= Extract provided =

===============

# Partagas 1845



## mturnmm (May 18, 2011)

So my wife picks the following picture up (not actually the picture but the cigars)...never had a Partagas...6X60...looking forward to trying one of these. Any comments?


----------



## E Dogg (Mar 23, 2011)

The cameroon (center) is an awesome smoke. Never had the spanish rosado but the black label can knock you on your arse if you're not careful.... 6x60 is big too, never had them in that size. let us know what you think.


----------



## Thoroughbred (Jul 19, 2011)

Nice selection!

I've got one of the Spanish Rosados sitting in my humidor, but I haven't actually tried one yet. I bought it on accident, thinking I was getting the classic Cameroon version. It's scored pretty well on the Puff reviews though, so I really ought to try mine. Let us know what you think when you try them.


----------



## mturnmm (May 18, 2011)

E Dogg said:


> The cameroon (center) is an awesome smoke. Never had the spanish rosado but the black label can knock you on your arse if you're not careful.... 6x60 is big too, never had them in that size. let us know what you think.


I am thinking I will try the Red label tonite, I think the black I am gonna let rest a while. I will put up a review later.


----------



## mturnmm (May 18, 2011)

Ok...I watched SOA tonite with a buddy and has the Patagas 1845 Red Label. It had some contruction problems, a water spot, and about 1/3 started to fall apart on me. Onece I got passed where it was coming apart it was fine.








The smokw was nice and smooth.I amnotwilling to write this one off due to the water mark and construction issues. The first 1/3 was very rich and creamy. Draw was almost to easy.








You can see the place where it is knid of coming apart.








Nice stong ash!!








I got a little spice on the retrohale towards the end.At about 3 bucks a stick, good smoke.








That is the water mark! Gonna try the black label on sunday nite watching football!!


----------



## Thoroughbred (Jul 19, 2011)

Thanks for the review and photos. You've talked me into going back to the B&M where I got the Spanish Rosado by accident and getting the red label too.


----------



## nealw6971 (Jul 8, 2011)

The Cameroon is wicked smooth... love it and love that vitola.

===============

= Task statement =
In the Partagas 1845 thread, what price per stick does mturnmm give for the Red Label? Rely solely on the Partagas 1845 thread for the answer.

[A block of data]
===============

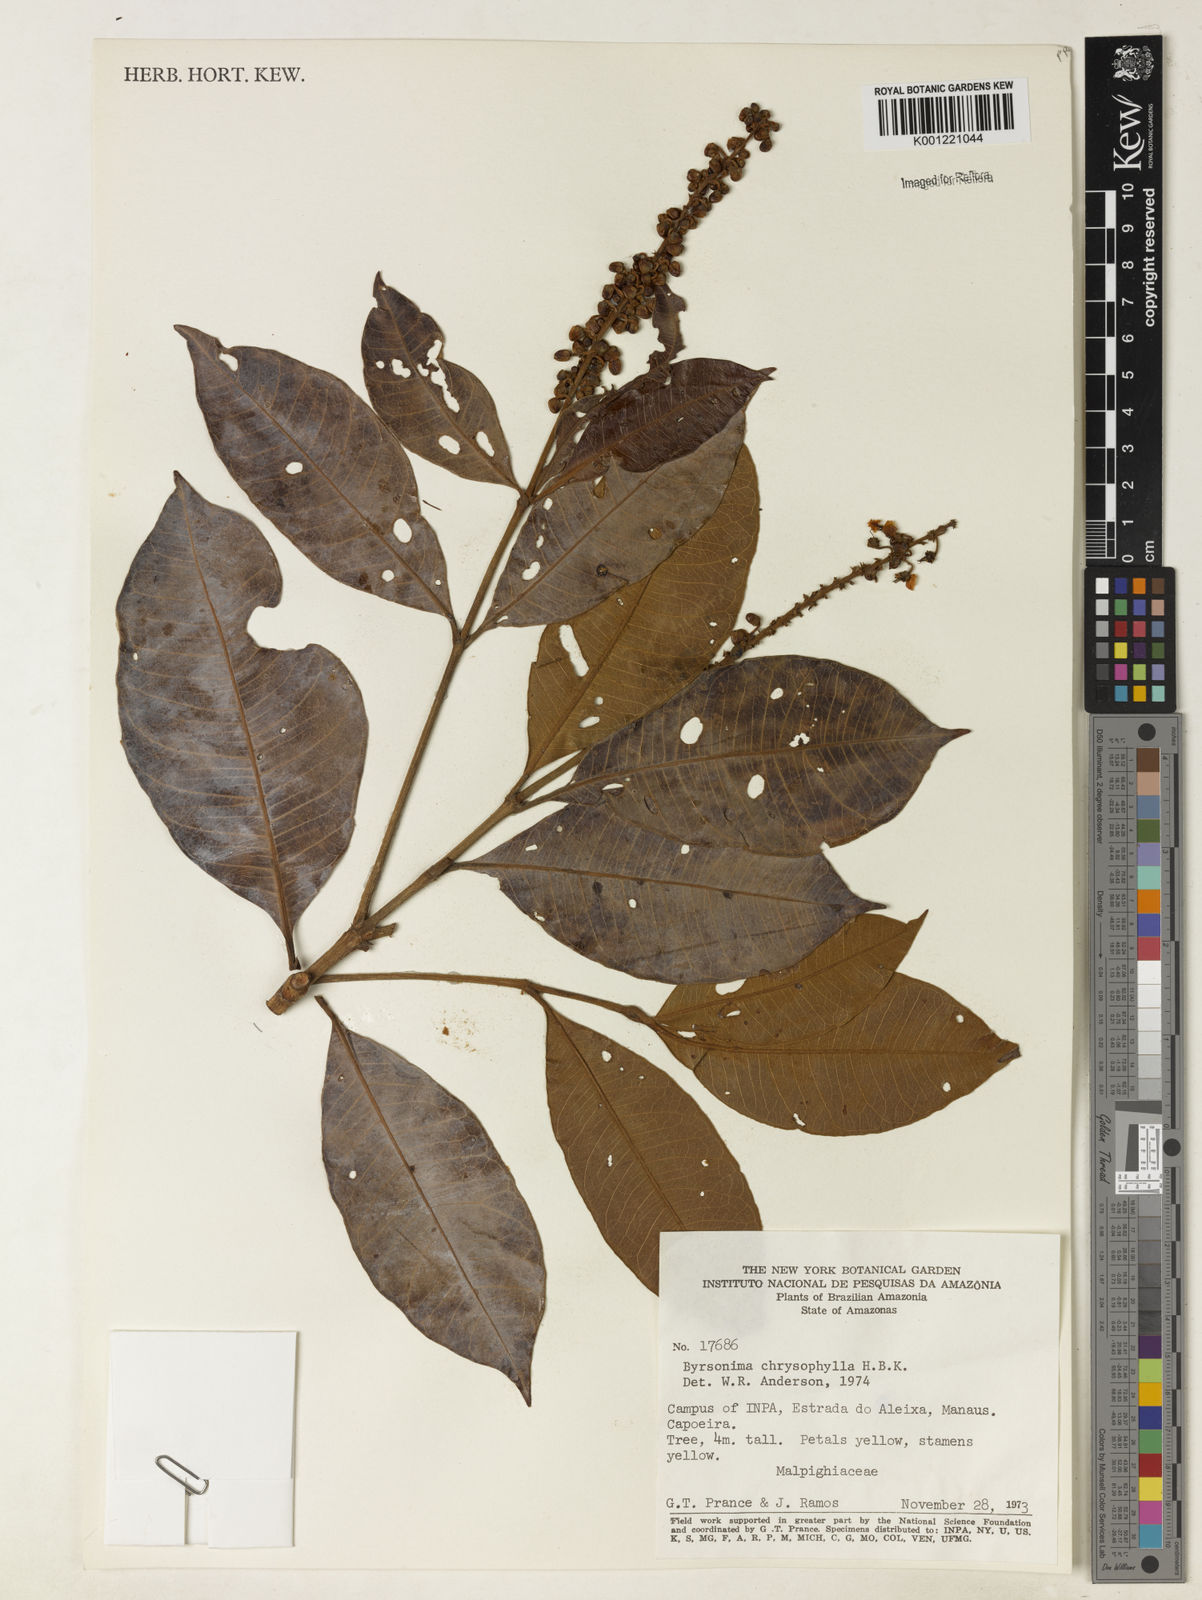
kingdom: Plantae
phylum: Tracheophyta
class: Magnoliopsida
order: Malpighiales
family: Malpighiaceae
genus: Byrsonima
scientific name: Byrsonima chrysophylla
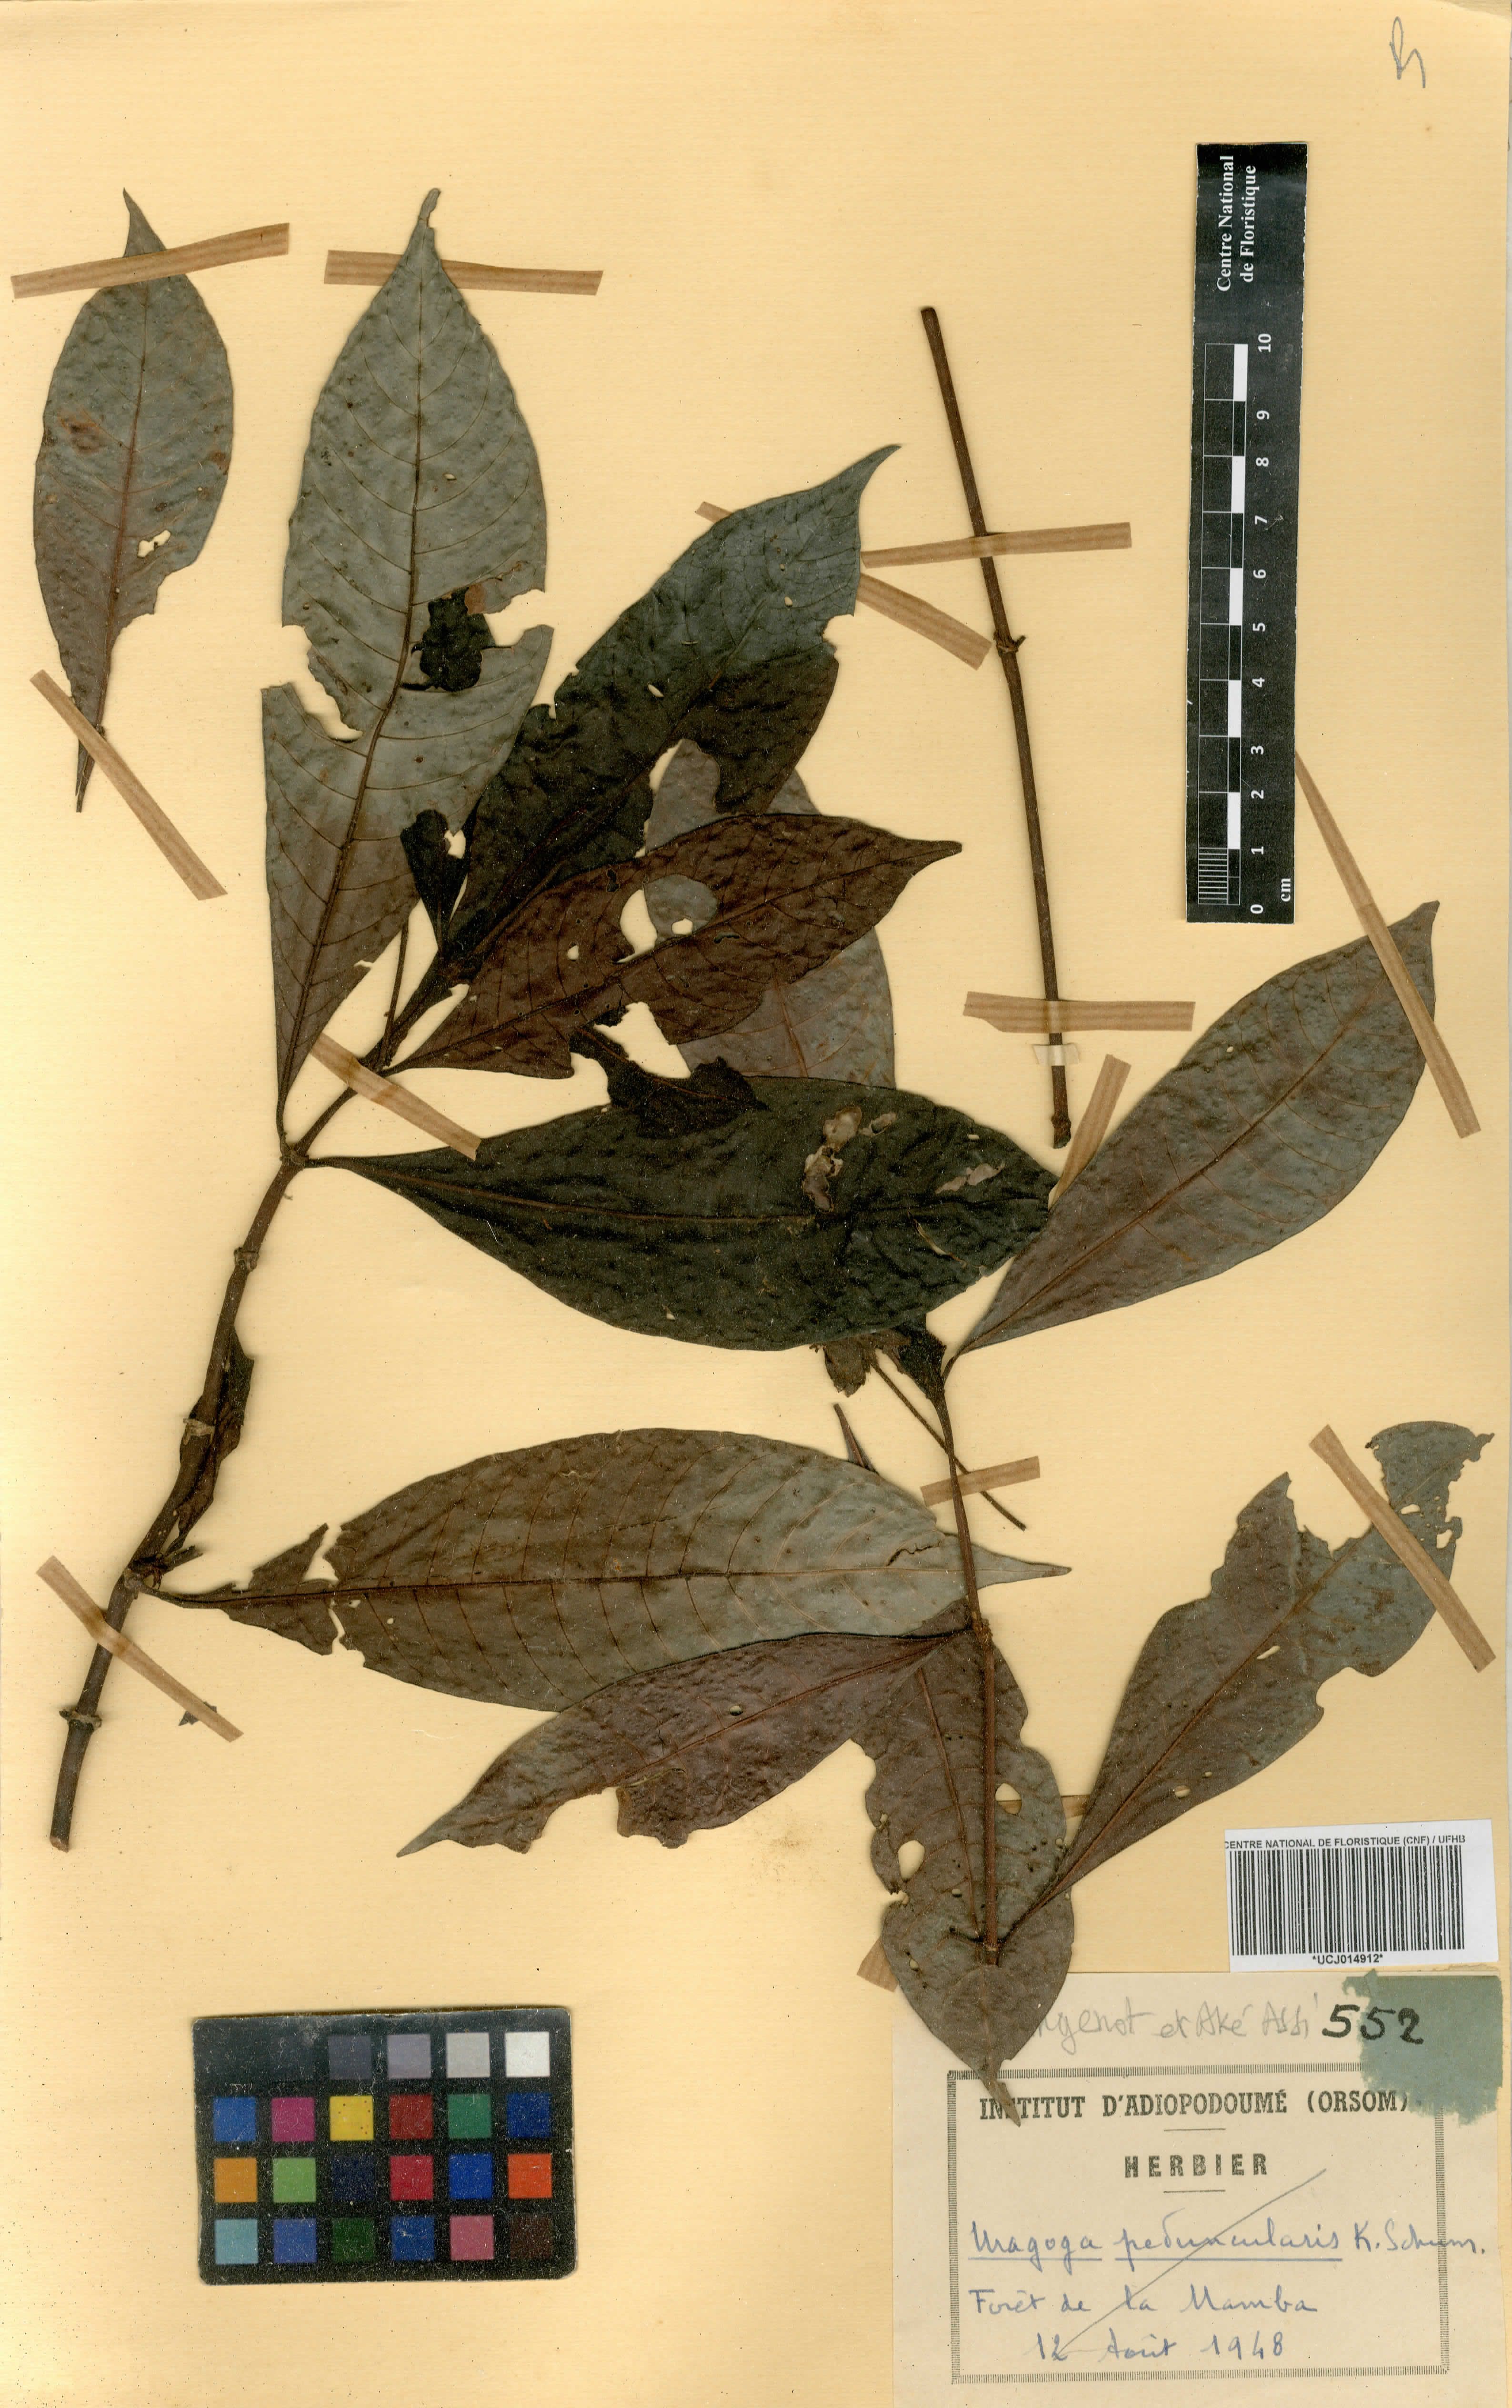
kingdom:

===============

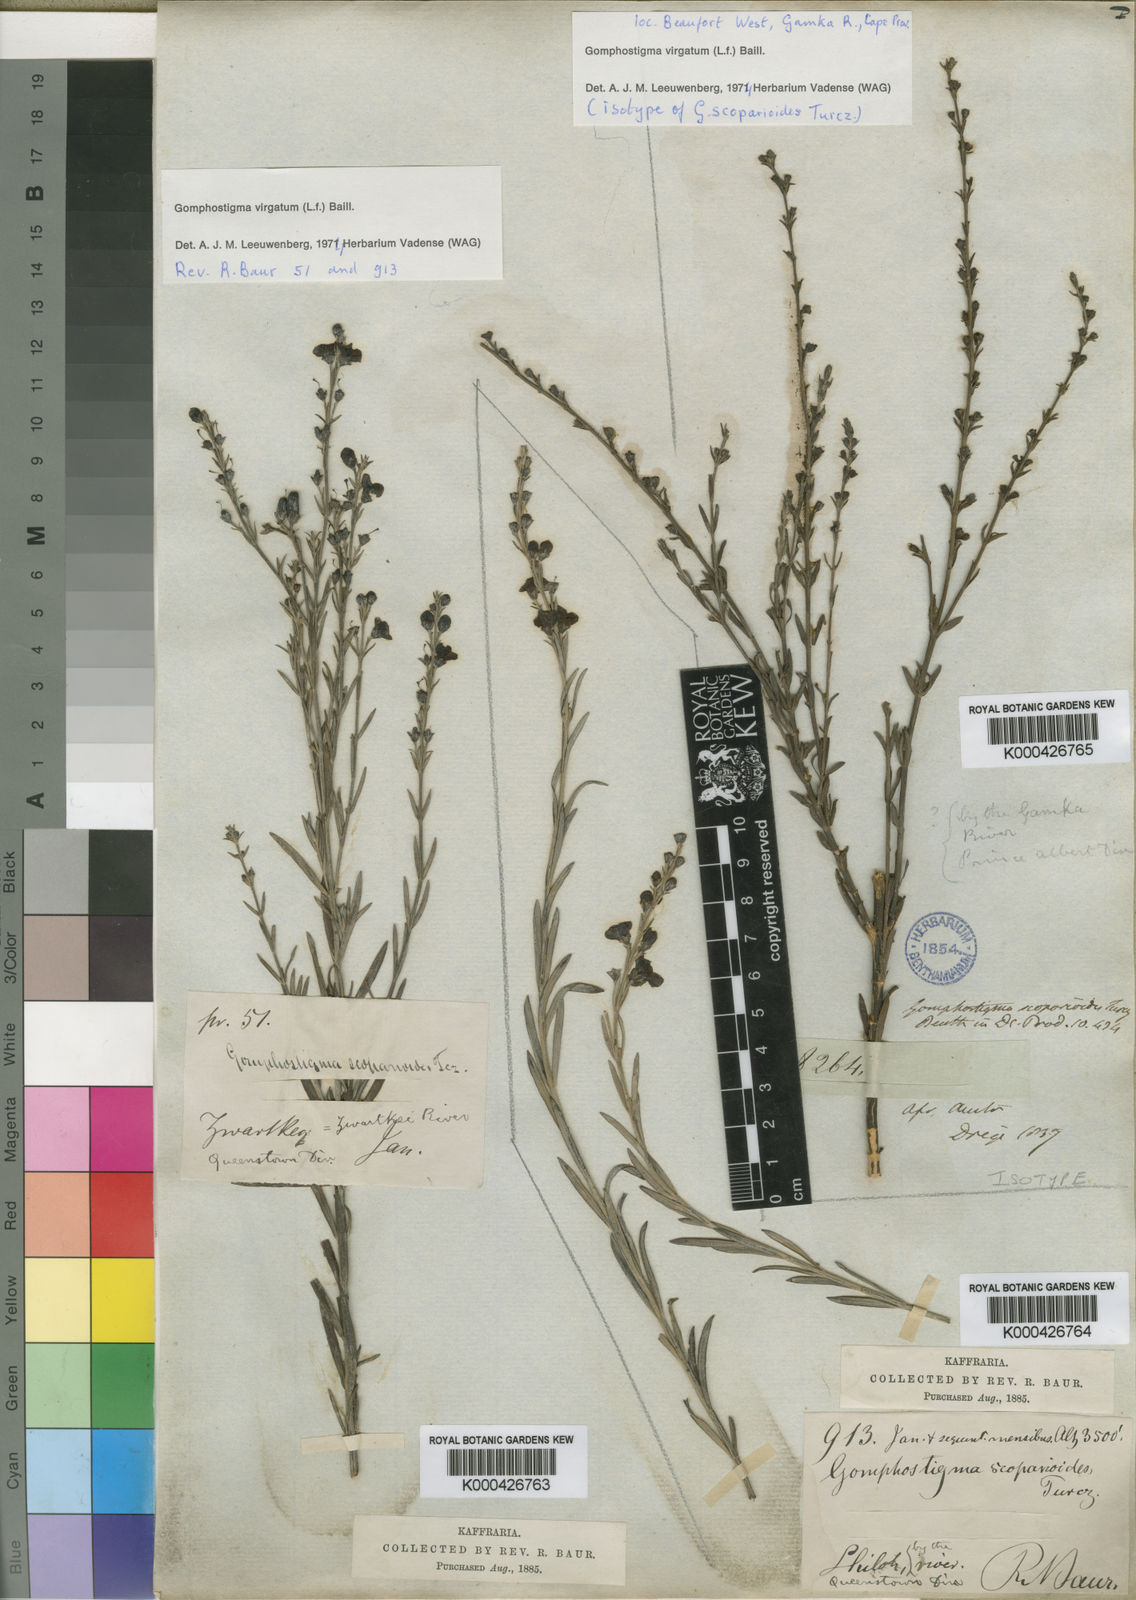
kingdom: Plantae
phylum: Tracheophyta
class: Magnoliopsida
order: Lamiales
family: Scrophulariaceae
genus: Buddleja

===============

= Response =
About $3 a stick.